Por otra parte, ¿acaso hace falta ir a Irán para investigar las conexiones del estado argentino con el atentado y su encubrimiento? Nuevamente, ¿no es judío una piedra en el zapato que se abstiene de transitar ese camino? 

Se trata de judío cuando se habla de un tercer atentado. ¿O acaso alguien lo supone en, digamos, el Centro Montañés o en la cancha de Boca? ¿Qué son los pilotes que pueblan las ciudades argentinas sino una representación urbana –de las peores– de la palabra judío? La posibilidad de un tercer atentado obedece meramente al razonamiento de la impunidad: nada impide que un crimen impune vuelva a cometerse. Sin embargo, convertirlo –por judío– en argumento ofrendado a una oposición oportunista es, por decir lo menos, irresponsable.  Y, a su vez, reclamarle a quien lo hace que “revele sus fuentes” no está a la altura de quien está decidido a jugarse su prestigio apostando a destrabar la investigación.

Se trata de judío cuando quienes nunca se interesaron en lo más mínimo por la causa AMIA se rasgan públicamente las vestiduras en la acera del Museo del Holocausto junto a un señor que como rabino representará, seguramente, a su congregación, pero que se pretende autorizado para acercarse en nombre de “los judíos” a quien cobija en su entorno a implicados directos en el encubrimiento y en el acoso a los familiares de las víctimas, el mismo que se quiere “alcalde” de una ciudad que produjo su propio pogróm.

# Consigna:
Transcribe textualmente el fragmento sobre la causa AMIA desde "Por otra parte, ¿acaso" hasta "transitar ese camino?". El material que viene a continuación no guarda relación con el fragmento.

# Listado de datos:
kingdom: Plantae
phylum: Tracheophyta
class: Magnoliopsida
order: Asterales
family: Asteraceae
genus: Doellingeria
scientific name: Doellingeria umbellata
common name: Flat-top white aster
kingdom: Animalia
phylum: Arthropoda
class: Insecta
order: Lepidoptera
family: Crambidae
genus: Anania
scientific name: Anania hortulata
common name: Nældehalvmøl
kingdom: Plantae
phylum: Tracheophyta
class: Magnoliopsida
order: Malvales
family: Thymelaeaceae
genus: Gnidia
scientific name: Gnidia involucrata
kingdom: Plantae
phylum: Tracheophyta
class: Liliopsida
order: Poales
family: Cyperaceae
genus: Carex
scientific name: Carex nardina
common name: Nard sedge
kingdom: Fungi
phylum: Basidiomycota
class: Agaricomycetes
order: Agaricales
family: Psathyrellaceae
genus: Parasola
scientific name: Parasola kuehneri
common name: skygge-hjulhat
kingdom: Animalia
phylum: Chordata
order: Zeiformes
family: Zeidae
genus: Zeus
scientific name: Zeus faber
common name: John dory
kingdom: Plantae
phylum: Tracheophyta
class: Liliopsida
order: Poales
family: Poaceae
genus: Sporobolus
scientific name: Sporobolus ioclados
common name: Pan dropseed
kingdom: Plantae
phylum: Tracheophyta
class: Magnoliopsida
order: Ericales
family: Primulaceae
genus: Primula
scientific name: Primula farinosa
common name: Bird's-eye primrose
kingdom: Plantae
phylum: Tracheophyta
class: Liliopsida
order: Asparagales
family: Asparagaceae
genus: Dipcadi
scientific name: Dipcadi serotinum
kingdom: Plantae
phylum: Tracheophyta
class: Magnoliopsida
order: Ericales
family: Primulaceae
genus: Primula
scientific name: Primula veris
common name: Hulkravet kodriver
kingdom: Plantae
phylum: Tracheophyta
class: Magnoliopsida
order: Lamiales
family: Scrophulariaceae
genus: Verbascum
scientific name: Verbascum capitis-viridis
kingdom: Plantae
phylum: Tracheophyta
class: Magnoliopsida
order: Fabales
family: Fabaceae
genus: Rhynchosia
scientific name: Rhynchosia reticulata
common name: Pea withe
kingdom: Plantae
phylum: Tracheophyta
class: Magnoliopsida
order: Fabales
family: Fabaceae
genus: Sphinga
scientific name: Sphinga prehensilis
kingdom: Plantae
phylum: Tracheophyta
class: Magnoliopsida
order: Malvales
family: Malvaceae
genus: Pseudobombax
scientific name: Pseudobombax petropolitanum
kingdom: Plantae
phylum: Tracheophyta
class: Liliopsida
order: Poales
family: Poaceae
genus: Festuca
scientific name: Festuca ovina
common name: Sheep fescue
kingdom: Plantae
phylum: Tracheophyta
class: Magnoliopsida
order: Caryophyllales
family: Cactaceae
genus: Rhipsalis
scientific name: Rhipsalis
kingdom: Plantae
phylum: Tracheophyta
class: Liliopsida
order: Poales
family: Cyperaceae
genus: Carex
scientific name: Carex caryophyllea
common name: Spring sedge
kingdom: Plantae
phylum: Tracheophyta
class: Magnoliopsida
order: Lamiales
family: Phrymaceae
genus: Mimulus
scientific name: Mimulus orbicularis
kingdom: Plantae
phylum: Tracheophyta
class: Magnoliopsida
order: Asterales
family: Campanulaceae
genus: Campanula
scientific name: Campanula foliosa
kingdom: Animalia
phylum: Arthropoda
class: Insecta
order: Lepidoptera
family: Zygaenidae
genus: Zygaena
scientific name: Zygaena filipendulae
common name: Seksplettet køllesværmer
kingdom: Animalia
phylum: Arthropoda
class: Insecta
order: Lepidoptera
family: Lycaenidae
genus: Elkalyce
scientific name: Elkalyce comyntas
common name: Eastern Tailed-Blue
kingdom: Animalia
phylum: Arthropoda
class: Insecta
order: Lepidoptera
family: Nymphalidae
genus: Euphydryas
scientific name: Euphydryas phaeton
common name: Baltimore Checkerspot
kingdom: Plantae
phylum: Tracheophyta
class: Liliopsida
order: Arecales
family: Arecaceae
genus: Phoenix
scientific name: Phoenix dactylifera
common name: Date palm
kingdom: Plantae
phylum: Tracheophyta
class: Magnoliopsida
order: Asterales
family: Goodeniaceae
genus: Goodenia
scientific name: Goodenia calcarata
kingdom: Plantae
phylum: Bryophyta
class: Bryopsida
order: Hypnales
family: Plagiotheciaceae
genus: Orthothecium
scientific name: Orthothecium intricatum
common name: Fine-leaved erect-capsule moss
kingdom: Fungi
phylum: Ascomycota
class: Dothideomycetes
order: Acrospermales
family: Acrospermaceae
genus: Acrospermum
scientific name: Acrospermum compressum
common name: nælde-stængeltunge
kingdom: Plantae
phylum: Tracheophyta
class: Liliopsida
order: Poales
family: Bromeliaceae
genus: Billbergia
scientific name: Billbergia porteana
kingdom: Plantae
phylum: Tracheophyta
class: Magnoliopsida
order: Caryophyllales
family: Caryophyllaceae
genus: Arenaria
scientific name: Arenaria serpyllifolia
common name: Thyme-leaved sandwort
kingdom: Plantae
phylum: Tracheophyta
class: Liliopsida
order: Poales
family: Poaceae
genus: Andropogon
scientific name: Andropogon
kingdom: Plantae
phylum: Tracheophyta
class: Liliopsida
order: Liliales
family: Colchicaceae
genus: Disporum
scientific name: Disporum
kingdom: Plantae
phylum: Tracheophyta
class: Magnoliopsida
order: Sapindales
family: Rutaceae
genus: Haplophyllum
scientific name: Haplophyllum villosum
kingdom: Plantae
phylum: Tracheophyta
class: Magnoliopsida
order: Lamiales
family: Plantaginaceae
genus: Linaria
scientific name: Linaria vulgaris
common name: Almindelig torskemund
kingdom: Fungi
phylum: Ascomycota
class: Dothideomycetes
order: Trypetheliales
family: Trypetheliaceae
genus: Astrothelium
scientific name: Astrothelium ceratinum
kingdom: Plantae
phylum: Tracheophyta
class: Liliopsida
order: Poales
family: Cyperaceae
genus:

# Respuesta:
Por otra parte, ¿acaso hace falta ir a Irán para investigar las conexiones del estado argentino con el atentado y su encubrimiento? Nuevamente, ¿no es judío una piedra en el zapato que se abstiene de transitar ese camino?